The Tokyo Electric Power Co. -- which had initially urged about 3,000 people living within 10 kilometers of the Fukushima No. 1 nuclear plant to evacuate -- said early Saturday a cooling system had failed and radiation may have escaped at the plant, Kyodo reported. The Nuclear and Industrial Safety Agency said cooling systems for three reactors at the No. 2 nuclear power plant failed.
Tokyo Electric alerted government officials the No. 2 plant failsafe system was not functioning due to rising temperature of coolant water.

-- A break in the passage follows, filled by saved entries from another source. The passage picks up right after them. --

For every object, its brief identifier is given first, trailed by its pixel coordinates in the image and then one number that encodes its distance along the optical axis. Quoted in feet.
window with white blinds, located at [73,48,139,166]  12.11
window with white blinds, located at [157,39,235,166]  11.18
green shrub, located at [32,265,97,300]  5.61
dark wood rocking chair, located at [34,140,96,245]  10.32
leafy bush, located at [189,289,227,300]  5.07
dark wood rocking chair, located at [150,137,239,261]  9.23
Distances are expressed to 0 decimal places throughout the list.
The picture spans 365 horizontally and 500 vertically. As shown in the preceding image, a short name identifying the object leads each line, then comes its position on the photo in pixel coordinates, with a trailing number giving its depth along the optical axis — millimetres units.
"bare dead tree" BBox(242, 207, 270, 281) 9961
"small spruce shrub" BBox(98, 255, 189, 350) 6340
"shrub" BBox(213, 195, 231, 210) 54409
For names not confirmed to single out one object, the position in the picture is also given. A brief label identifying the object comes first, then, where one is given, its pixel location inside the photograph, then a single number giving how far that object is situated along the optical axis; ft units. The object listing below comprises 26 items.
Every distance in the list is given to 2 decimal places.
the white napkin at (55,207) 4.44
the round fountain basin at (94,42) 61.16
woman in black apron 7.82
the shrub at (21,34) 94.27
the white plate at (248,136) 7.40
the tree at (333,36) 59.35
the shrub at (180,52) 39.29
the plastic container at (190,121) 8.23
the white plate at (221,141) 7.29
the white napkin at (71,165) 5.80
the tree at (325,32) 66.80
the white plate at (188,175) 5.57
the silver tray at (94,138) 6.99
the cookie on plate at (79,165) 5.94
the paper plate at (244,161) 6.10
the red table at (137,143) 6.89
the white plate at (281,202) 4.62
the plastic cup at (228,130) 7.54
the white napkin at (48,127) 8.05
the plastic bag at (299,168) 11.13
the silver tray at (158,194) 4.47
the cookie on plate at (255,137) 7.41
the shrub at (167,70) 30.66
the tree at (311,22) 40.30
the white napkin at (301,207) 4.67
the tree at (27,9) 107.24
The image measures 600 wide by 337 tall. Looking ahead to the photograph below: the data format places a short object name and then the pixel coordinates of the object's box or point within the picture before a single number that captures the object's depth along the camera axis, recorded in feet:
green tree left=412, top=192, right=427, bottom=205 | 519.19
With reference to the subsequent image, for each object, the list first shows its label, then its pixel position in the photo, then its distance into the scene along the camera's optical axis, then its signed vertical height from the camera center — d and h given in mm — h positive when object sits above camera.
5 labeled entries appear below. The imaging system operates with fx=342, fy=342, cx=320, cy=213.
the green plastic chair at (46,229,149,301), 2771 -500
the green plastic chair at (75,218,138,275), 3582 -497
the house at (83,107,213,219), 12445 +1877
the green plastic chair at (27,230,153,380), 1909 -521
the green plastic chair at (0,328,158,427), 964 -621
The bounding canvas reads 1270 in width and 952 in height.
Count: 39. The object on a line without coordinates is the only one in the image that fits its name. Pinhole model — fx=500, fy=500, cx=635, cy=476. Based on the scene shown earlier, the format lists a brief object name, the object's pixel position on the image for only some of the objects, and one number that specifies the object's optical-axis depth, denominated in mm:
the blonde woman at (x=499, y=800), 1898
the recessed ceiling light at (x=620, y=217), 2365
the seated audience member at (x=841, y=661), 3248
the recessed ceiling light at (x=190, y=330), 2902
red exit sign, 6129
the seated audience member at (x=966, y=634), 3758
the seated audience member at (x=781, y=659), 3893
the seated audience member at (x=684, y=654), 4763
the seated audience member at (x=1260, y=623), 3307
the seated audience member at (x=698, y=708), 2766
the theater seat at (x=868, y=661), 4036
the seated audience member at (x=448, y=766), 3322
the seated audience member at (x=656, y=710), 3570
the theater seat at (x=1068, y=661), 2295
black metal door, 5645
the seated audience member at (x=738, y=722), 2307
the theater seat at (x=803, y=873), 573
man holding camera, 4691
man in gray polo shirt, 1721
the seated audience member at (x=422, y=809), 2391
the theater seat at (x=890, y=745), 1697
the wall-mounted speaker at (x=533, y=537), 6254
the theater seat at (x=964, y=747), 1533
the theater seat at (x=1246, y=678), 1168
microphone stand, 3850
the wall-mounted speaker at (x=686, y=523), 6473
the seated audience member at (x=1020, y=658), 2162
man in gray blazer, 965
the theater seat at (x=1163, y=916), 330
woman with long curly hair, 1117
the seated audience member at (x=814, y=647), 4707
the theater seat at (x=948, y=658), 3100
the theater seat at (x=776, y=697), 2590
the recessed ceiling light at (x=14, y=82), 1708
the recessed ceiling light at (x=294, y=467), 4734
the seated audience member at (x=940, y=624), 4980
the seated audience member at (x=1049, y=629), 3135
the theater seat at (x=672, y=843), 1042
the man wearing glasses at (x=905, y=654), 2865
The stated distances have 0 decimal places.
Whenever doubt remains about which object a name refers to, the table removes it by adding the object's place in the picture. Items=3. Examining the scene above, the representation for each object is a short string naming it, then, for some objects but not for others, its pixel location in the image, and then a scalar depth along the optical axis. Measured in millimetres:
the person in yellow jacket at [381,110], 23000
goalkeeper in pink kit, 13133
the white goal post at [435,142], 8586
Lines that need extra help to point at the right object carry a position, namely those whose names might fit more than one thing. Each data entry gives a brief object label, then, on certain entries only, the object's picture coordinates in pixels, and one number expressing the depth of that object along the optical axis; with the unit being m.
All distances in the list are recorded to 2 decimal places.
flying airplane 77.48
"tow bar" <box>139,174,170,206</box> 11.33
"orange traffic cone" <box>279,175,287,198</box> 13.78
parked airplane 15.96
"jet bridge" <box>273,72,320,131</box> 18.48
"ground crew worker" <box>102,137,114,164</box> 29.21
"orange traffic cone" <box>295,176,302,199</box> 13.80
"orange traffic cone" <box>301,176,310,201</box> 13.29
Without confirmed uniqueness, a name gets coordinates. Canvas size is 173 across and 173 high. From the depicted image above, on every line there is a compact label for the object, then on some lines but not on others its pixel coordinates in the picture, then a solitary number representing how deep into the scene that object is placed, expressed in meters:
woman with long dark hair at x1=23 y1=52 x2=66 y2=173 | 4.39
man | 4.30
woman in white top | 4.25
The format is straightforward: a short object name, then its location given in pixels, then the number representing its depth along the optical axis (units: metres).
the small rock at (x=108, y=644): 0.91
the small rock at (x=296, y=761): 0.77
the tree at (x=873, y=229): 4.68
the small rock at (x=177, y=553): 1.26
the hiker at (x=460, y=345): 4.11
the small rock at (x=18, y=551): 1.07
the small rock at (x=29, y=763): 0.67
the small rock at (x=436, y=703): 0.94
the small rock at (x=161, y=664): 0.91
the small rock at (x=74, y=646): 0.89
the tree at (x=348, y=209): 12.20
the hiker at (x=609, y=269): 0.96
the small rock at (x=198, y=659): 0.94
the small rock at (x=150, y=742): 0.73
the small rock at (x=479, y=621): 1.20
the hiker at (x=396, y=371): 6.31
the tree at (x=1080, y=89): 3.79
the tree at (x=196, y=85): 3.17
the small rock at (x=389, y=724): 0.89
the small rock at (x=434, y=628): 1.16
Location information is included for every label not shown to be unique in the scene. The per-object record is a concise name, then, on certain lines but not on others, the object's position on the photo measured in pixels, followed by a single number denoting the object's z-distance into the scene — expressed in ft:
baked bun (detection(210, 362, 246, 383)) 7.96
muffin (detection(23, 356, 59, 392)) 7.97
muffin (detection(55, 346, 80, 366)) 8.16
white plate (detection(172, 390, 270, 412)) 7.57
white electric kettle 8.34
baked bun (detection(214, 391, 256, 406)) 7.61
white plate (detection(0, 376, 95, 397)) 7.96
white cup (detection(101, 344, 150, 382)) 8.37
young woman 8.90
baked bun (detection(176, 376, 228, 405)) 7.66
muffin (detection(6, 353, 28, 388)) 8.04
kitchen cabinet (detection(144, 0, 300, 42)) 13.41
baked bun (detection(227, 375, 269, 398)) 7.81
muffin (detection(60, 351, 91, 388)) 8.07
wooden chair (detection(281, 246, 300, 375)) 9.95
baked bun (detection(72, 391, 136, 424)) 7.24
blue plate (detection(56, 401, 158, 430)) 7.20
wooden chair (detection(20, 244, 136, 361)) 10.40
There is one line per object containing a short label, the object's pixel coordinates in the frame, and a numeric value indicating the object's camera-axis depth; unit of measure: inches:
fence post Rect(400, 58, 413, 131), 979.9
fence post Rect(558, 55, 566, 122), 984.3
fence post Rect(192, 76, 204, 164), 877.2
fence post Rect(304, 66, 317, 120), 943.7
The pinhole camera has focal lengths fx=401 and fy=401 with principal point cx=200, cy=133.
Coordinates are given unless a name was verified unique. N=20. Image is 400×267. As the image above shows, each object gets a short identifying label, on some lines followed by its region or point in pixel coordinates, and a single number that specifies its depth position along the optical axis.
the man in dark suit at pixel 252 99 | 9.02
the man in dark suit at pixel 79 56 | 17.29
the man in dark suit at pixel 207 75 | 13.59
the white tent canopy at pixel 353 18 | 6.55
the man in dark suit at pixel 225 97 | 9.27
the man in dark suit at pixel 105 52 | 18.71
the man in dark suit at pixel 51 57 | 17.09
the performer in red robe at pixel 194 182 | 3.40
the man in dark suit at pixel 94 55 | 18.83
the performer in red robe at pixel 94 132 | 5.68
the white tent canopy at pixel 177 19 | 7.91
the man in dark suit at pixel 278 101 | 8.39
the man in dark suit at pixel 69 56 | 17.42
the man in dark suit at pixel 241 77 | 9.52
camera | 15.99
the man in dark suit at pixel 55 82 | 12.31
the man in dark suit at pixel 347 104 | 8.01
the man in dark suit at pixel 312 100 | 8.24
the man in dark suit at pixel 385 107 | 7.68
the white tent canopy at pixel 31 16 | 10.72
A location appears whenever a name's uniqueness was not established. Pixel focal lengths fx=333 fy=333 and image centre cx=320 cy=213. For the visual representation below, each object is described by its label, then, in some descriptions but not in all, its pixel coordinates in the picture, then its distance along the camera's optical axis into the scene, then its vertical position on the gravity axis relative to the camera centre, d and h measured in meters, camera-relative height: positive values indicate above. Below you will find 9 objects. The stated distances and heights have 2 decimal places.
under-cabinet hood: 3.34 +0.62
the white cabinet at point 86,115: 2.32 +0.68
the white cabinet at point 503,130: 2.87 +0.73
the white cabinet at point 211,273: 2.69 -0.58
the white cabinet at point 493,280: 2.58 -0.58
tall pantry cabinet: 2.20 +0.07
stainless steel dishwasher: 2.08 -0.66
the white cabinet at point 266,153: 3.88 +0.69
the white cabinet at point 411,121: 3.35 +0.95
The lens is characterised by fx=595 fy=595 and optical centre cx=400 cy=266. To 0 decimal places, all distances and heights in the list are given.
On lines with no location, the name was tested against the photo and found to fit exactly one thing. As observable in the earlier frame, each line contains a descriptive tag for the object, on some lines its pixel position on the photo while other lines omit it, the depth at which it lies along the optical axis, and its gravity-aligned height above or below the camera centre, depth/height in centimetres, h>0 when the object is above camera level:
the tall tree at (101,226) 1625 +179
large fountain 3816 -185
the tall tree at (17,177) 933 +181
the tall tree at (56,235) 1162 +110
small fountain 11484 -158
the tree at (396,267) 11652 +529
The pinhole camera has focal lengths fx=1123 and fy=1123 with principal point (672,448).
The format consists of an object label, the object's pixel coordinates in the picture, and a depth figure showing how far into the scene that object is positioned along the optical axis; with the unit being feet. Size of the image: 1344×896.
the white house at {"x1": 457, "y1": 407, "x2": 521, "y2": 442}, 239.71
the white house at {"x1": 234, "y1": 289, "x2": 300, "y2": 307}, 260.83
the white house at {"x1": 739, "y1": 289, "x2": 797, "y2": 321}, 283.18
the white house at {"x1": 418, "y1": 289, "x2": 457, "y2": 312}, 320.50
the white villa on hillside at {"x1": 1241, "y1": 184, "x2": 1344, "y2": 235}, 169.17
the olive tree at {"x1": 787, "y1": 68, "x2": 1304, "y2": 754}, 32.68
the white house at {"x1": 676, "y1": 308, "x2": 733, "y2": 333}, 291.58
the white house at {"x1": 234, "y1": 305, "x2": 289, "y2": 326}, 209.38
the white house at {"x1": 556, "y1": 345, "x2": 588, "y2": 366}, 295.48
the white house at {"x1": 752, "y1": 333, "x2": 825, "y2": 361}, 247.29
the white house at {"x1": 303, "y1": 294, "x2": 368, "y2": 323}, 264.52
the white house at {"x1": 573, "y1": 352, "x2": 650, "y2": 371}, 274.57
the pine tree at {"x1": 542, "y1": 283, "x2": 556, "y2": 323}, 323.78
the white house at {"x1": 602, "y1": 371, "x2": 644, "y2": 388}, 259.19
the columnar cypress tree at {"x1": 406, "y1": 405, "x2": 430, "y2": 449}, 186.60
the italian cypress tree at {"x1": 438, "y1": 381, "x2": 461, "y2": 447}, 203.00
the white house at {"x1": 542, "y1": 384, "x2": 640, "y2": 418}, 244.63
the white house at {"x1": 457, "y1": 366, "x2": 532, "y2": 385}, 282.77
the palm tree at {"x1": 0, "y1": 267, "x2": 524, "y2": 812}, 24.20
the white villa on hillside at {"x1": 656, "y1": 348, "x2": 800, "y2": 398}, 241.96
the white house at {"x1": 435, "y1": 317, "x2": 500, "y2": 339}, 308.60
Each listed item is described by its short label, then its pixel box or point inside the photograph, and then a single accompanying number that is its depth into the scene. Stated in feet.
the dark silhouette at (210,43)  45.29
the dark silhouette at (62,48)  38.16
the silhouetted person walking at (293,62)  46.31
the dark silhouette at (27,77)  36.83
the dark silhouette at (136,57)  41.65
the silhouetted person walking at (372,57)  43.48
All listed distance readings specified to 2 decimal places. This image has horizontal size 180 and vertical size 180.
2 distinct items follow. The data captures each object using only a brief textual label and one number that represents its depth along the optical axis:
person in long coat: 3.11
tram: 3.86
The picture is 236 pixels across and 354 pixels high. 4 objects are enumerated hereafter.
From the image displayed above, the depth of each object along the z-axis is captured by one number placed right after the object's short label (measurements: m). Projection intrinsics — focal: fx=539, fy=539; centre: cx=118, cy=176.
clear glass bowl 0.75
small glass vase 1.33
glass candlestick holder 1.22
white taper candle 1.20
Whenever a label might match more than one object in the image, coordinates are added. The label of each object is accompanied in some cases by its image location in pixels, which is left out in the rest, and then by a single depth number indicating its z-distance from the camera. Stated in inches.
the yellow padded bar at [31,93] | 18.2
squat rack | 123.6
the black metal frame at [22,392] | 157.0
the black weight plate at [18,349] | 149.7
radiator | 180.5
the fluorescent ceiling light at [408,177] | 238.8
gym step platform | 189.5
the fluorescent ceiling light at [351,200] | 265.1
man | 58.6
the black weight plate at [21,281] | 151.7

The Japan Meteorological Agency said the earthquake was the strongest recorded in the quake-prone archipelago. Its magnitude was greater than the 7.9 registered in the 1923 Great Kanto Earthquake in Tokyo and its vicinity, which killed more than 100,000 people.
CNN quoted Japanese Prime Minister Naoto Kan as saying the "enormously powerful" earthquake had wrought "tremendous damage over a wide area."
Aerial images of Sendai showed the tsunami tossing vehicles, construction equipment, vegetation and homes like toys.
More than 900 domestic flights were canceled as authorities had earlier closed Tokyo's main airports.
Stock markets in Asia sold off following the disaster and the Japanese yen, which had been showing strength lately, also fell.
The largest quake ever recorded had a magnitude of 9.5 in Chile on May 22, 1960.